Created 06-12-2020 12:39 AM
Hi All,
Need your expertise in understanding and solving the below issue.
1. Data is available in parquet(partitioned) and external table has been created in HIVE and do MSCK.
2.Query from HIVE and SPARK gives results for all columns
----issue starts from here
3.Add new columns in parquet and alter table to add new columns(with same schema and correct datatypes) and do MSCK
4.Reads values from Hive for new columns but from spark 2.3 and 2.2 will give null values
------We also did other way
5.Drop and recreate table with all columns(new and old)---add latest partition manually which has data for all new columns added and then do msck for other partitions ---in somecases it works but somecases same issue giving null values from spark
We have seen this is not an issue in spark2.4. Can you please explain why it behaves like this and if any way forward
Created 06-12-2020 05:28 AM
Can I check the logic here?
Are you using HIVE QL to create the table, and to add the new columns?
It is the Spark read that is then giving inconsistent results?
There are known issues in how Spark 2.2 handles HIVE schemas. For example https://issues.apache.org/jira/browse/SPARK-21841
If you have the example Spark code, that may help. It looks like being explicit in how spark reads the hive table may help in this case.
Created on 06-13-2020 07:11 AM - edited 06-13-2020 07:42 AM
Hi Royles,
I am using hiveql for creating the table, altering the table for adding new columns.
Doing all the operations like msck repair table,add partition to table everything I am doing from hiveql only.Only we are reading table from sparksql.
After reading your reply,I tried to create external table,do msck repair,alter table to add new columns everything from sparksql.
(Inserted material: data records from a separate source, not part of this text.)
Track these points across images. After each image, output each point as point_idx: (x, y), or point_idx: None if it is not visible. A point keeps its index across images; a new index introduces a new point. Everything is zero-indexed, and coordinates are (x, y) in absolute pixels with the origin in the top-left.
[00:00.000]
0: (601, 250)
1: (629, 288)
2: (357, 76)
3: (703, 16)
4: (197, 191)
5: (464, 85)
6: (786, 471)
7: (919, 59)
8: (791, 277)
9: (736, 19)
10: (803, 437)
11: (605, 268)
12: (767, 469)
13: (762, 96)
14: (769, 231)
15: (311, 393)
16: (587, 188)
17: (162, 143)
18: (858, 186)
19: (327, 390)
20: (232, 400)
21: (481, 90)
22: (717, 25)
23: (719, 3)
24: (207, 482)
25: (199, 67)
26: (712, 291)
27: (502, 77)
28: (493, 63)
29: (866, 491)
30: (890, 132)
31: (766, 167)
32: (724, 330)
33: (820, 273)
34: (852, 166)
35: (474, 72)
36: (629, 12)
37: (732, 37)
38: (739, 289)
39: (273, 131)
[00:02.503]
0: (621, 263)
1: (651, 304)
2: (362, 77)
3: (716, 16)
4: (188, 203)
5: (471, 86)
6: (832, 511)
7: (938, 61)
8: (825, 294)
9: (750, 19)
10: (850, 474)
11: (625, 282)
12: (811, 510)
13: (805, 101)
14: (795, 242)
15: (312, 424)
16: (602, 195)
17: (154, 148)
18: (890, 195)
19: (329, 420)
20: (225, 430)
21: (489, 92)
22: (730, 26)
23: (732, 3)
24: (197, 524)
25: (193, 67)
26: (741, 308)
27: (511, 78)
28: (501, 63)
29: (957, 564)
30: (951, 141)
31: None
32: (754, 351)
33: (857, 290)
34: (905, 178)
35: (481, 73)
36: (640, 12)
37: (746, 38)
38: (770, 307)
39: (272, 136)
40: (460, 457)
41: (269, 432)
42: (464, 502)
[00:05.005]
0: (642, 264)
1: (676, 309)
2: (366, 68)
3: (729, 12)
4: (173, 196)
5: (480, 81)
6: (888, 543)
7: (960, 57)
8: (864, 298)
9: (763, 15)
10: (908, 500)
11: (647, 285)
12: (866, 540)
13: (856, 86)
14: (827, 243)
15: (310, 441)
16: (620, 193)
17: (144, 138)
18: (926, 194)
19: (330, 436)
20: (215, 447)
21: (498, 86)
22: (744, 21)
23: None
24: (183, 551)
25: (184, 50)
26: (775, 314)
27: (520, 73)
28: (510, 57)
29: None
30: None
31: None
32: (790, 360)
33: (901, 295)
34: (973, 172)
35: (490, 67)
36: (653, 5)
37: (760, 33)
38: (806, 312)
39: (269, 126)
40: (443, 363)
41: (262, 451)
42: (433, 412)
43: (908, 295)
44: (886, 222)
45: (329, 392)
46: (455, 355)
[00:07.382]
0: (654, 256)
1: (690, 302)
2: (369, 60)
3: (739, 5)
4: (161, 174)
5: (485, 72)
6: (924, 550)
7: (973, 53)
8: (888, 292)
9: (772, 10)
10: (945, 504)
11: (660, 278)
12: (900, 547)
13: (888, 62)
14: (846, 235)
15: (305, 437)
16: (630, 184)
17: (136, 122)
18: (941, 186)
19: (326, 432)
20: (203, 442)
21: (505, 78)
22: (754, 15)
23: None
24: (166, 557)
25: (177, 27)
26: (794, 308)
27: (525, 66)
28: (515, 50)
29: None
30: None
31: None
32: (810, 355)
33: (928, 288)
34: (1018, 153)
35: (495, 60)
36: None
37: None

I got the below results
1.No results from spark when reading data from table
2.No results from hive shell when reading table
3.If I see the tblproperties,parquet schema is not matching .So there are no results from hiveql and from spark
The only solution which I am following till now is(for adding new columns to external tbls)
1.Drop and create table using hiveql from hiveshell with all columns(old + new)
2.add latest partition manually which has data for all new columns added so far apart from beginning creation of table from hiveshell
3.query table from spark.Then check for tblproperties and parquet schema should be reflecting and mapped with hive columns
4.If the schema is not matching like testData in parquet is reflecting as testdata in hive tblproperties then we will get null values form spark
5.If both the schemas are matching,then we can see results from spark
4.then do msck repair which is giving me results in both spark 2.2 and 2.3
But I feel there must be some other way of adding new columns instead of dropping table and recreating it.